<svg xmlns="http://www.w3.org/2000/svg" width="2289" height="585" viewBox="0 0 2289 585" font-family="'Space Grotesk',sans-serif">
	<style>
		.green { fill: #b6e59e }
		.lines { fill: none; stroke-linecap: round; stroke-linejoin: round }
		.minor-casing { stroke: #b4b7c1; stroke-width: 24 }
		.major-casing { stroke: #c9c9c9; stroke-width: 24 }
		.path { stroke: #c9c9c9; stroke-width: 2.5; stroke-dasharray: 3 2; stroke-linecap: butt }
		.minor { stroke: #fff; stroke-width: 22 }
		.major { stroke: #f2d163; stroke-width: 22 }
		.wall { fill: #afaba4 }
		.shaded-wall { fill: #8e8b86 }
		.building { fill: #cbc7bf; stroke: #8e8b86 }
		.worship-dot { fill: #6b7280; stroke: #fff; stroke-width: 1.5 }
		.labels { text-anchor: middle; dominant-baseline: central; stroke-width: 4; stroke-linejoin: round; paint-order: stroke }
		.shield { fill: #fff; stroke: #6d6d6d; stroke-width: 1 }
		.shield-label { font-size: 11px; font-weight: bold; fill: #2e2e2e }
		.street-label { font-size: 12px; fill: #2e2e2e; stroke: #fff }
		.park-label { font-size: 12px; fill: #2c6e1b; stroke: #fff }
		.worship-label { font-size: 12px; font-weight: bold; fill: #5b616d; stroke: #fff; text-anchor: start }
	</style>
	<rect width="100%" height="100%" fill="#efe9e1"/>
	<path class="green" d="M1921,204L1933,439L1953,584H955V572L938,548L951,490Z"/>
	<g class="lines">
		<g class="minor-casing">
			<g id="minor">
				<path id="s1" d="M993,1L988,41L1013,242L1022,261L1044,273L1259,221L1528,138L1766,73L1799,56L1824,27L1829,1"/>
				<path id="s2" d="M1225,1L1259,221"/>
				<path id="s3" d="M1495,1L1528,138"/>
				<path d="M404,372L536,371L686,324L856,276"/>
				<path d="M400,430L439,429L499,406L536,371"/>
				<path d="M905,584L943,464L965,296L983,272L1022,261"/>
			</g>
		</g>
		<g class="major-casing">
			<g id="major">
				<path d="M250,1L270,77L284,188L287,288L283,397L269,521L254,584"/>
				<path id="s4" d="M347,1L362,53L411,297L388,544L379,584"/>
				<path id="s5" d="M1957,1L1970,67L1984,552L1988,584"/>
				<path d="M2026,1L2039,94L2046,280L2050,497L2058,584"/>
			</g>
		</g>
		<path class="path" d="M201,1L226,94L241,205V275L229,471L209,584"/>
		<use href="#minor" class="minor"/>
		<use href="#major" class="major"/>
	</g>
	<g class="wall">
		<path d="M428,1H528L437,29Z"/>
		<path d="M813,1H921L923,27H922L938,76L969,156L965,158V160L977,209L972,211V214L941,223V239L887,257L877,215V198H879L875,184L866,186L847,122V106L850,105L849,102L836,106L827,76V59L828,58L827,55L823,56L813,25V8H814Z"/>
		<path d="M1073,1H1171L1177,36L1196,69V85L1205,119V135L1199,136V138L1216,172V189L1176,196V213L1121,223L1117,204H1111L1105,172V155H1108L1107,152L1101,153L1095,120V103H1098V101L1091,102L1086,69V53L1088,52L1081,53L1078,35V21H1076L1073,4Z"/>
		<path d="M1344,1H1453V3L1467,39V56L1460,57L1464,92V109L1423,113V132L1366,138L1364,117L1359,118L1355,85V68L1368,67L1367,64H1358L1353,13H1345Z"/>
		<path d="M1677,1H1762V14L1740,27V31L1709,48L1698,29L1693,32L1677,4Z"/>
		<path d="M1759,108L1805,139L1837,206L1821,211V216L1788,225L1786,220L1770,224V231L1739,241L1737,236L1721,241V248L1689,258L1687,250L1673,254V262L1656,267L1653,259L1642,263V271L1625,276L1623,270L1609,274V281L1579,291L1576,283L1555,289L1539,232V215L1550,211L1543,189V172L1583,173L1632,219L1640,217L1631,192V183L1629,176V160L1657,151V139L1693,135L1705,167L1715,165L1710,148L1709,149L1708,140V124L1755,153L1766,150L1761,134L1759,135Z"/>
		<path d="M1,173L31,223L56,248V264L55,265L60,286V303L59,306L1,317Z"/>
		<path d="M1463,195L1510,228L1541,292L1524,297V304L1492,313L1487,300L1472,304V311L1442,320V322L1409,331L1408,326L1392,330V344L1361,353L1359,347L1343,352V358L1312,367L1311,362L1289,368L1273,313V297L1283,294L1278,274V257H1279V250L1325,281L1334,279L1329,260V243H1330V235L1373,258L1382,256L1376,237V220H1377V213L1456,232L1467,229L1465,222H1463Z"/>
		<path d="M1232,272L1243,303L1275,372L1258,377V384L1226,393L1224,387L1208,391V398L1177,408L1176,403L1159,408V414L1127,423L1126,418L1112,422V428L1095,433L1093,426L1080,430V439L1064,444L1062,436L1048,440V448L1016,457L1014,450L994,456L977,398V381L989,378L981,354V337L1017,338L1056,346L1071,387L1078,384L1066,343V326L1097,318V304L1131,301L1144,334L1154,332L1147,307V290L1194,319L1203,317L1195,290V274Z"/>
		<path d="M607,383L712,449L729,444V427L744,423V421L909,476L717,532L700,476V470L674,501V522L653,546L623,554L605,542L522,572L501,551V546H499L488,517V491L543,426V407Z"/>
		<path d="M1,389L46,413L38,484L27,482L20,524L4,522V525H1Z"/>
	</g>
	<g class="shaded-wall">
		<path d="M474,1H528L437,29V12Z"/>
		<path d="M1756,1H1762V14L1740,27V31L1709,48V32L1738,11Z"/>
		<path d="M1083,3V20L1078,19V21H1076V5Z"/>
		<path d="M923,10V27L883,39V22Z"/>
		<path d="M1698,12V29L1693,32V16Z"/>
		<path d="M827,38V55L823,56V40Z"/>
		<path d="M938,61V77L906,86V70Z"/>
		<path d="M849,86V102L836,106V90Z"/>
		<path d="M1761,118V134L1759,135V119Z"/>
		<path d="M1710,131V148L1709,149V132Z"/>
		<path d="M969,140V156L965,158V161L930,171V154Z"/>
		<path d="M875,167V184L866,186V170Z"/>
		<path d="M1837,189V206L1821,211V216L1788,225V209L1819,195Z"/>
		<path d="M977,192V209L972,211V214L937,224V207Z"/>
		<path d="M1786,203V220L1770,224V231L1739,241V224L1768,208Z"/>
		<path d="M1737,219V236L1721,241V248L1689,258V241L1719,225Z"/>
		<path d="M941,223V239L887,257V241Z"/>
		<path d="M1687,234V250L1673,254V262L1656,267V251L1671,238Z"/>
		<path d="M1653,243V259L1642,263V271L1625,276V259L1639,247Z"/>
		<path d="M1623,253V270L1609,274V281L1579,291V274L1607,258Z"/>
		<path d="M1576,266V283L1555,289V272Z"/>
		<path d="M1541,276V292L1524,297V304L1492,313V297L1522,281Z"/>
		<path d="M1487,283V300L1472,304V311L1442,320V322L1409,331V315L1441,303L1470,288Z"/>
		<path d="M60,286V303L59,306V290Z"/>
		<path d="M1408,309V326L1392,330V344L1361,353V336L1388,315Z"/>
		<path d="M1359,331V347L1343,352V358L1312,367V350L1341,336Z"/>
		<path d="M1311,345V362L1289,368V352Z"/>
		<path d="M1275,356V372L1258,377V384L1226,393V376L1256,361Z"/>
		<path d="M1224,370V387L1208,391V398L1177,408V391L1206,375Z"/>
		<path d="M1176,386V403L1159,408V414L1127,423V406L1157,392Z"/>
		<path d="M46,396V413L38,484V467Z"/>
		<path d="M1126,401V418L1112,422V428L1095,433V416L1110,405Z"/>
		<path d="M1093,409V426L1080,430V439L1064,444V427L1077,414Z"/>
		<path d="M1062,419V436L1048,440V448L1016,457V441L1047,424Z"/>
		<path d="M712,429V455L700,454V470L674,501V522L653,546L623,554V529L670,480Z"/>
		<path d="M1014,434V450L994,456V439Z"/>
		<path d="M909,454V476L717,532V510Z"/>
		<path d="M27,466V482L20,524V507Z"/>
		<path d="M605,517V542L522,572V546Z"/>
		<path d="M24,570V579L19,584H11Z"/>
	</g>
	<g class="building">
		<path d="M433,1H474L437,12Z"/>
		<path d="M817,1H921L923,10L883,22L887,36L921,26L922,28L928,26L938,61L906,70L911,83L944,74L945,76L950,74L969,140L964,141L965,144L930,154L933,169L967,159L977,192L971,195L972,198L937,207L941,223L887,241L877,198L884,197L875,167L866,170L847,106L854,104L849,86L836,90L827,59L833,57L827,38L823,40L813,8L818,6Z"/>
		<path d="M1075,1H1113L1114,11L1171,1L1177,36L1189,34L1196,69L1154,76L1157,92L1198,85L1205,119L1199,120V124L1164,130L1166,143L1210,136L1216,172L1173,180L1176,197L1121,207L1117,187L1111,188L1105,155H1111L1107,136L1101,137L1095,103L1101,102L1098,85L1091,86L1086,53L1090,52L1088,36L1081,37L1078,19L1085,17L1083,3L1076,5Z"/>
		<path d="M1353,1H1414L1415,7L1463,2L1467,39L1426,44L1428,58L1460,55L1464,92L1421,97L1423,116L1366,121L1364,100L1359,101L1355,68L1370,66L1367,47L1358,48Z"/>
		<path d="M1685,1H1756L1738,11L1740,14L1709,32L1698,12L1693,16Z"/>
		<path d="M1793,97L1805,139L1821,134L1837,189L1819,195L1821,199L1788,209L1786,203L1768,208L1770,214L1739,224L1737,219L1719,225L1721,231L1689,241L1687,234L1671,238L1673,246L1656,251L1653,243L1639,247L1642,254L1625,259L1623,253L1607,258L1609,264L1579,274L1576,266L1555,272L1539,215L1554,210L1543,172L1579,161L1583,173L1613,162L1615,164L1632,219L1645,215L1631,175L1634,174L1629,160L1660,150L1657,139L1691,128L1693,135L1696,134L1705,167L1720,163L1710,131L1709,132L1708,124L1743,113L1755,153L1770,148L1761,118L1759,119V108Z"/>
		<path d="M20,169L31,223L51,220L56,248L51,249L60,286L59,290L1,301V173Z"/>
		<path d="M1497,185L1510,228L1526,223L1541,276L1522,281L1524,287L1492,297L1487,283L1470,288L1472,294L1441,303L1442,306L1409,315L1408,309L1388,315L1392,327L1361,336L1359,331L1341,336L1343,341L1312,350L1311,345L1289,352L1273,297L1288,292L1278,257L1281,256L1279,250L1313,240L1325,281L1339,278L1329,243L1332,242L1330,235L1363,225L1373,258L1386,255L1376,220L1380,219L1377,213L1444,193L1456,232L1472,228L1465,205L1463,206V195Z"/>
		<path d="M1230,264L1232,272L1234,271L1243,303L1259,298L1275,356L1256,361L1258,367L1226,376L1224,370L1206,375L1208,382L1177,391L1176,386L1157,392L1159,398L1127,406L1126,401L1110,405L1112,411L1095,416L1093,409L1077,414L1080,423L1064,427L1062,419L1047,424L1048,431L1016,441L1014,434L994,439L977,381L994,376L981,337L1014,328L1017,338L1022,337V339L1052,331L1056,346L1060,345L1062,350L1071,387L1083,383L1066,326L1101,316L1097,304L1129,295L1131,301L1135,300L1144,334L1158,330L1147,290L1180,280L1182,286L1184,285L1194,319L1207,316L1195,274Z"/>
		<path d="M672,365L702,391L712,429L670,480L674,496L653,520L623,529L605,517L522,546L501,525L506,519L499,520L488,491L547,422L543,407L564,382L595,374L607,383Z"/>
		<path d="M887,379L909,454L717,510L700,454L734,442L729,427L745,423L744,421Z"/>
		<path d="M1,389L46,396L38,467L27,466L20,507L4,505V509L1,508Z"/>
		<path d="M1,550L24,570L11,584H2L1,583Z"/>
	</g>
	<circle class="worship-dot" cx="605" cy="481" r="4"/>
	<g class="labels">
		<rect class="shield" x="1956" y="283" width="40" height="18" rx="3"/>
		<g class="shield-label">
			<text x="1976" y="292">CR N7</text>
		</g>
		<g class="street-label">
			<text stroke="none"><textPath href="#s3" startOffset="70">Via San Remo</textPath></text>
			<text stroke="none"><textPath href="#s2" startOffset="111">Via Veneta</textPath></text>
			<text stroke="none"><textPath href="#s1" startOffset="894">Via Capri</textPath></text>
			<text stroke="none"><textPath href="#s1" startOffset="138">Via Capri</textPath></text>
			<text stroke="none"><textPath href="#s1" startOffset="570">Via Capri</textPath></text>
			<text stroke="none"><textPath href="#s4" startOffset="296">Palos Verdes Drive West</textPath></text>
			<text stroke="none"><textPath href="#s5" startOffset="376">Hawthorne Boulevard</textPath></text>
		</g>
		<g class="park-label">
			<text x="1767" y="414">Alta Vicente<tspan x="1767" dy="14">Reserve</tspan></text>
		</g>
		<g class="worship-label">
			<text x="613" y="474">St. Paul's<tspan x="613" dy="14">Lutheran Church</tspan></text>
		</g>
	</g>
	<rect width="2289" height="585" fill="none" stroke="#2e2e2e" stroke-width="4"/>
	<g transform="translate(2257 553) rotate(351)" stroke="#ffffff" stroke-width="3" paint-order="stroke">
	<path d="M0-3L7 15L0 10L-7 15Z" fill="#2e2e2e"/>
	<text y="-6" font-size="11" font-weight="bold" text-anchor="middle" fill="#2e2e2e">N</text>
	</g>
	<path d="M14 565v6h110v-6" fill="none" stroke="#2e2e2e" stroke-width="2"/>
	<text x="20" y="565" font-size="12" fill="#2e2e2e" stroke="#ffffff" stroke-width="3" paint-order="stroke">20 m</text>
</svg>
────────────────────
### The task
Note every line of the records that holds the word "lines", and copy it.

### Response area
		.lines { fill: none; stroke-linecap: round; stroke-linejoin: round }
	<g class="lines">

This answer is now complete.